Wednesday, July 17, 2013

lost in the supermarket - heuristics remix with thankyou water

Thankyou Water, the bottled water company that generates funding for social projects in the developing world are launching a number of extensions into other product categories, ordinary things that you would normally find in a supermarket.

So far the two big Australian supermarkets have never stocked the Thankyou Water and so this campaign seeks to encourage supporters to lobby the big two supermarkets in order to change their policy and offer distribution of the Thankyou products.

From a communications and behavioural point of view it has all the ingredients of something that just might work on both counts - getting the products into the supermarket and raising more funds.

Watch the video, then let's unpack it a bit.

For a start, Thankyou water have understood that, particularly in fmcg situations, the drivers of purchasing behaviour are much more about the availability of the brand (both mental and physical) than any ideas of loyalty.

Marketers routinely confuse loyalty with habit.

The availability heuristic describes the tendency we have to believe what comes most easily to mind.

To the same token we buy what comes most easily to hand.

Therfore. in developing a habit, the simple mental and physical availability of the product is vital.

Reward substitution.
The kind of projects that Thankyou water support suffer from many of the same problems that things like climate change and sustainability efforts do.

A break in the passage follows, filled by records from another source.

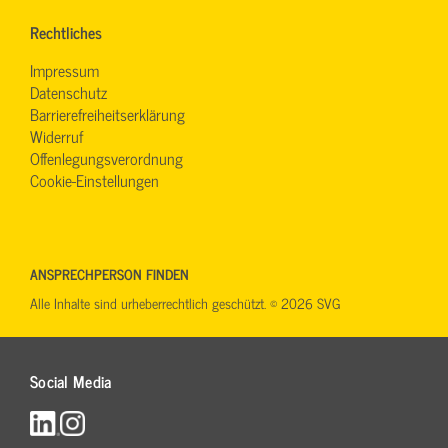
Rechtliches
Impressum
Datenschutz
Barrierefreiheitserklärung
Widerruf
Offenlegungsverordnung
Cookie-Einstellungen
ANSPRECHPERSON FINDEN
Alle Inhalte sind urheberrechtlich geschützt. © 2026 SVG
Social Media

As Dan Ariely famously coined around climate change 'the effects are not visible in our daily lives, the effects will happen to other people a long time in the future and anything we can do now seems like a drop in the ocean'. All of these factors combine to mean that although people care about the issue they tend to do nothing about it.

Ariely points to how eco-friendly cars such as the Toyota Prius have become popular because it allows people to signal to others that they are the kind of person who 'cares about the environment' without any significant behavioural costs. The Prius is a car, it looks pretty distinctive and cool and it's more economical.

So a trolley loaded with Thankyou products does the same job.

Commitment and consistency.
Anyone who has ever made a small commitment by buying the water will now be automatically predisposed to make future behaviours fall into line with what they have previously done.

Thankyou water say that the prices of their new products will be no more expensive that typical supermarket prices, which will also make this easy behaviour to adopt.

Attribute substitution.
Simple question.
Do i like Thankyou Water?

What's not to like?
Rather than talking about the problem they talk in a bright optimistic way about the bright optimism of a better future that YOU are part of.

Social proof and the bandwagon effect.
Goes almost without saying. The participatory element of the campaign may seem like 101 but again, take an existing behaviour that's easy and natural for people to do. And let them see each other in order that they can copy each other.

And finally, also perhaps one of the under-exploited yet often the most effective, tactics in advertising the underdog effect.

Goliath (in the form of the big two supermarkets) being taken on by littkle David (Thankyou Water).

It's a universal insight that everyone loves and self-identifies with the underdog. The little guy sticking to the man.

Suffice to say we are loving this campaign, not least in a nerdy behavioural economics way, we wish it every success and will have our eyes peeled in Coles.